I have been using ubuntu server and desktop on virtual box for a while now. I have come to enjoy it more than being in Windows. I would like to install it natively. I am wondering. is there any way I can take my virtual machine and apply what I have done there to a new ubuntu install?

I have a ntfs hard disk, will ubuntu resize that for me at install?

Any good apps for backing up all my my firefox data and then applying that to my firefox in ubuntu?

I need to keep windows for some stuff for work, and for some games I like.

Any help much appreciated, thanks.

3Miro
November 6th, 2010, 01:50 AM
I once managed to get an entire Ubuntu installation from Virtual Box, zip it, move it over to an empty partition and extract it. Then I had to manually edit a whole bunch of settings files and it worked, but it was too much trouble. The easiest thing you can make is make a list of the software that you have installed in VB and then make a clean install of Ubuntu.

For partitioning, it is recommended that you use the windows partitioning tool to repartition/resize existing partitions to make room for Ubuntu. It is also recommended that you make two partitions, one with size between and two times the amount of RAM that you have that would be used for swap, and one partition for root /. During installation, when you get to the partition stage, select manual/advanced, then tell Ubuntu to use the swap partition as swap (and format it) and the other one as ext4, format and mount at / (that is slash).

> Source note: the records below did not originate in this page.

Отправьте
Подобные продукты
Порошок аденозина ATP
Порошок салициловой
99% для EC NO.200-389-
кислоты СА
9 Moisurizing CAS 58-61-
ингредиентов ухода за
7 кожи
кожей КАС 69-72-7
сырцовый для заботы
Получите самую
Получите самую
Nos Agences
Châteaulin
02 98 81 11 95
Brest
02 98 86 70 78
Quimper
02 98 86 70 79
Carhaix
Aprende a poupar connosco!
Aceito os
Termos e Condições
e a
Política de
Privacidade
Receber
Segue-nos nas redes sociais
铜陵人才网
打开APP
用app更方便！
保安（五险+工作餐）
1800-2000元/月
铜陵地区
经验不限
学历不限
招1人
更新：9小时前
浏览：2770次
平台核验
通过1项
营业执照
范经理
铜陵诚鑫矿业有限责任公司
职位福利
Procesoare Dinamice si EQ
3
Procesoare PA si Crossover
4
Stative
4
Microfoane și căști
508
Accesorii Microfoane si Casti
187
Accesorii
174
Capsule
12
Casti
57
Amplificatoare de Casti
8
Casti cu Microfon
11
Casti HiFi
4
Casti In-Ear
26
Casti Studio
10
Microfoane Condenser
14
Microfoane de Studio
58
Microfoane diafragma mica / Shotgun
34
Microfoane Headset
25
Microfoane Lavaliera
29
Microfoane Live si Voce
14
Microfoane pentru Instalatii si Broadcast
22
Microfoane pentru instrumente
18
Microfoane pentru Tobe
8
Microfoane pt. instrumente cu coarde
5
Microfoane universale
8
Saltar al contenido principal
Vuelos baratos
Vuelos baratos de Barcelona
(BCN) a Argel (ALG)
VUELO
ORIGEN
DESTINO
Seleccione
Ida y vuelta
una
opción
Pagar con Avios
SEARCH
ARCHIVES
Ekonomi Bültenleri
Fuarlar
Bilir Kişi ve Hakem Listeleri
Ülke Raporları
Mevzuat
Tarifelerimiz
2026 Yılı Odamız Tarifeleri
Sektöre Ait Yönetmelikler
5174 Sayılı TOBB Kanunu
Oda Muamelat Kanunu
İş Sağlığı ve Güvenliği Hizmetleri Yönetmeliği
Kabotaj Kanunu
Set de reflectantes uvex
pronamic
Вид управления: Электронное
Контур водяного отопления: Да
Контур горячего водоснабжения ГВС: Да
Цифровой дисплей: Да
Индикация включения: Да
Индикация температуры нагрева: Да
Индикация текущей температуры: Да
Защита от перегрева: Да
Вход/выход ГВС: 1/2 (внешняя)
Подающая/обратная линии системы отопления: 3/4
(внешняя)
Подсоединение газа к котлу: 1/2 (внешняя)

Note that Ubuntu can also resize the NTFS partition, however, I think using the native windows tool is recommended.

Ubuntu should automatically setup the boot-loader for you, so that when you boot your computer, you will be given a choice between Ubuntu and Windows.

For Firefox, you can export your bookmarks as HTML and then import them under Ubuntu. Extensions for windows and Linux are usually different, so there very little else that you can move.